Pit bull breeds attack without provcation, without warning

There is wide public acceptance of the influence of genetic traits; these include known attributes for breeds of dogs.

Yet, pit bull advocates would have us believe that known traits of this breed are not to be recognized, are, in fact, disowned or if presented are distorted and hailed as something laudatory.

Example: aggression might be portrayed as bravery. Attack factor is dismissed as “prey driven” and failure to release “prey” is touted as tenacity. The powerful, lock down bite of the pit bull breeds is essentially dismissed with the frivolous reply that all dogs bite. 

These advocates never acknowledge or concede the horrific effect of a pit bull’s grinding bite which destroys tissue beyond repair.

While the advocates for pit bulls give their pets such dissembling names as “Angel” and “Sweetie”, one need only go on-line and look at the descriptive language by pit bull breeders. This is tough, macho, mean. This is a bully pulpit for bullies.

And the iconography should not be overlooked as it is disturbingly sinister. The more “xtreme,”(their coined spelling) the better.

Dogs are bred to enhance those known characteristics and that means a dog that will fight to the death, a dog inured to pain, and a dog who is a canine IED just waiting to explode into a vicious frenzy that usually ends in death, dismemberment, disfigurement, or when survival is possible, the victim suffers for years if not forever.

The pit bull breeds uniquely attack without provocation and without warning.
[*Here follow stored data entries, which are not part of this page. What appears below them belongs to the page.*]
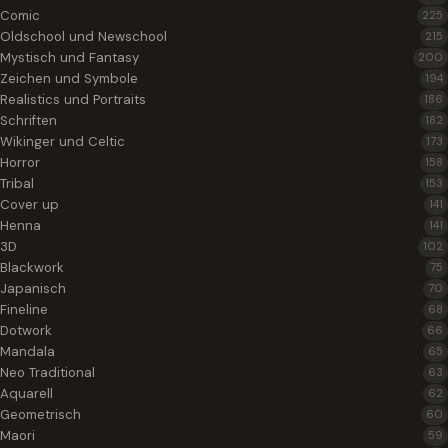
Comic
225
Oldschool und Newschool
215
Mystisch und Fantasy
200
Zeichen und Symbole
194
Realistics und Portraits
186
Schriften
182
Wikinger und Celtic
173
Horror
158
Tribal
153
Cover up
141
Henna
141
3D
102
Blackwork
75
Japanisch
70
Fineline
68
Dotwork
66
Mandala
65
Neo Traditional
63
Aquarell
62
Geometrisch
60
Maori
59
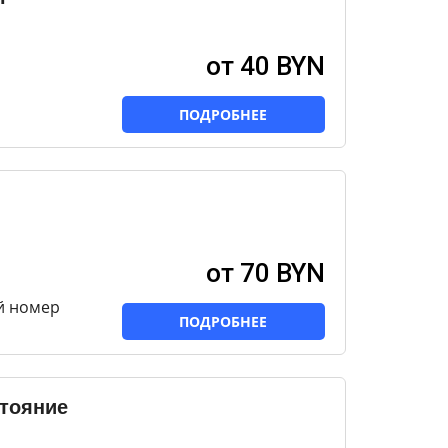
от 40 BYN
ПОДРОБНЕЕ
от 70 BYN
й номер
ПОДРОБНЕЕ
стояние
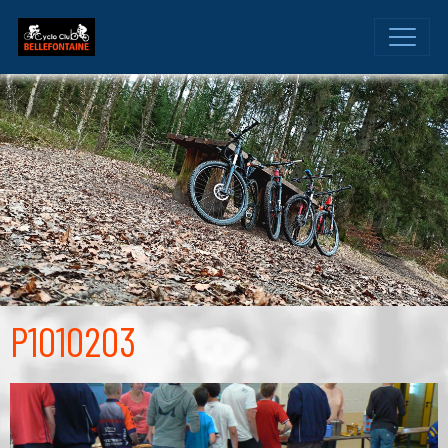
P1010203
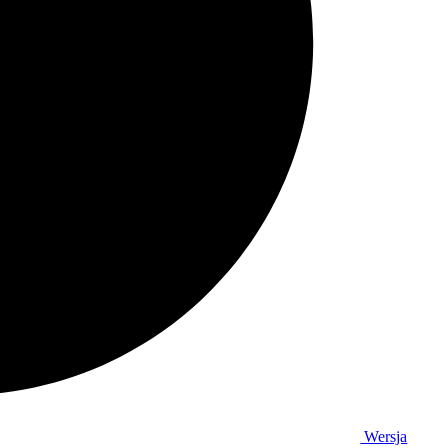
Wersja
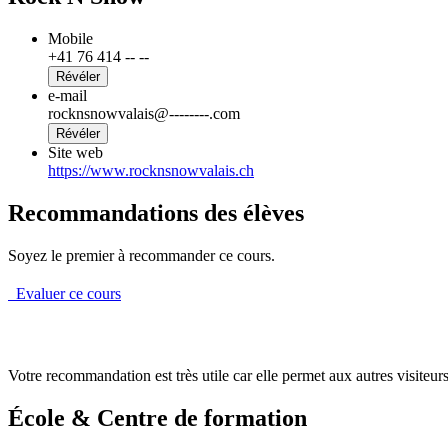
Mobile
+41 76 414 -- --
Révéler
e-mail
rocknsnowvalais@--------.com
Révéler
Site web
https://www.rocknsnowvalais.ch
Recommandations des élèves
Soyez le premier à recommander ce cours.
Evaluer ce cours
Votre recommandation est très utile car elle permet aux autres visiteurs 
École & Centre de formation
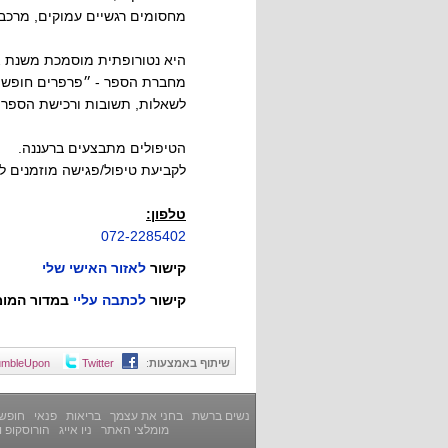
מחסומים רגשיים עמוקים, מרכבה
היא נטורופתית מוסמכת משנת 1992, נמנת על מייסדי אגוד הנטורופתיה בישראל.
מחברת הספר - ״פרפרים חופשיים
לשאלות, תשובות ורכישת הספר 
הטיפולים מתבצעים ברעננה.
לקביעת טיפול/פגישה מוזמנים 
טלפון:
072-2285402
קישור
לאזור האישי שלי
קישור
לכתבה עליי
במדור המומ
שיתוף באמצעות
:
Twitter
umbleUpon
נשים ברשת
בחני את עצמך
בריאות
פנאי
חופשה
מומלצי האתר
ניו אייג
הורוסקופ ו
No bark, no growl, no crouching posture; it’s sudden flying muscle streaking in with killing ferocity and blood lust.

How can people excuse these horrific attacks and permit these dogs to return to their homes?Why place the offending dog’s “welfare” ahead of its innocent victims? Why risk harm to themselves, their family, especially their children, and their community by persisting on keeping a canine IED in their midst?
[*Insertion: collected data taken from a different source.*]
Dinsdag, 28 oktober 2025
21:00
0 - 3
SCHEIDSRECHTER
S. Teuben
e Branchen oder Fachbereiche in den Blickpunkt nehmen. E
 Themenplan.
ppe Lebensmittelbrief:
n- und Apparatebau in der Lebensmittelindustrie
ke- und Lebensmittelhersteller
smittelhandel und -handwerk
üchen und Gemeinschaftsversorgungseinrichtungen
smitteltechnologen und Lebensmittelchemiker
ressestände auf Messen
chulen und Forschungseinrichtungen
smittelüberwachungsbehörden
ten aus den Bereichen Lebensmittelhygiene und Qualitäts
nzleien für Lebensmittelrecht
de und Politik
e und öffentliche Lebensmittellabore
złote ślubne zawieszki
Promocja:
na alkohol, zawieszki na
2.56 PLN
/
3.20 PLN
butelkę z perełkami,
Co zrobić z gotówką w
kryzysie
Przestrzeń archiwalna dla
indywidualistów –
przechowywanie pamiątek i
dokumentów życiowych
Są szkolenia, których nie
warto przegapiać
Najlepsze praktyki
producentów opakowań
We cannot avert a natural disaster or accidental tragedy, but we do have it in our power to remove this canine threat to our safety. Persons who have perverted the idea of a household pet to one of reckless endangerment ought not to keep all the rest of us in harm’s way.

Pit bulls and pit bull breeds and mixes have no place in the pet pool.

Attacks take place every day in the United States. Do your own Google news alert for straight news reports of pit bull attacks.

A powerful pit bull advocacy lobby would like us to believe that this is a simple problem of a bad owner. 

Speak up and speak out and demand that we, the public, has a right to safety of body and limb that supersedes the right to chose a dangerous (fighting) breed (pit bull and pit bull mixes) as a pet.

Make your voices heard now.

By Gayle Bodorff

— Gayle Bordoff is a San Juan Island property owner and former dog owner, who, in respect for wildlife near her home, currently does not own one. She intends to own a dog, or two, sometime in the future.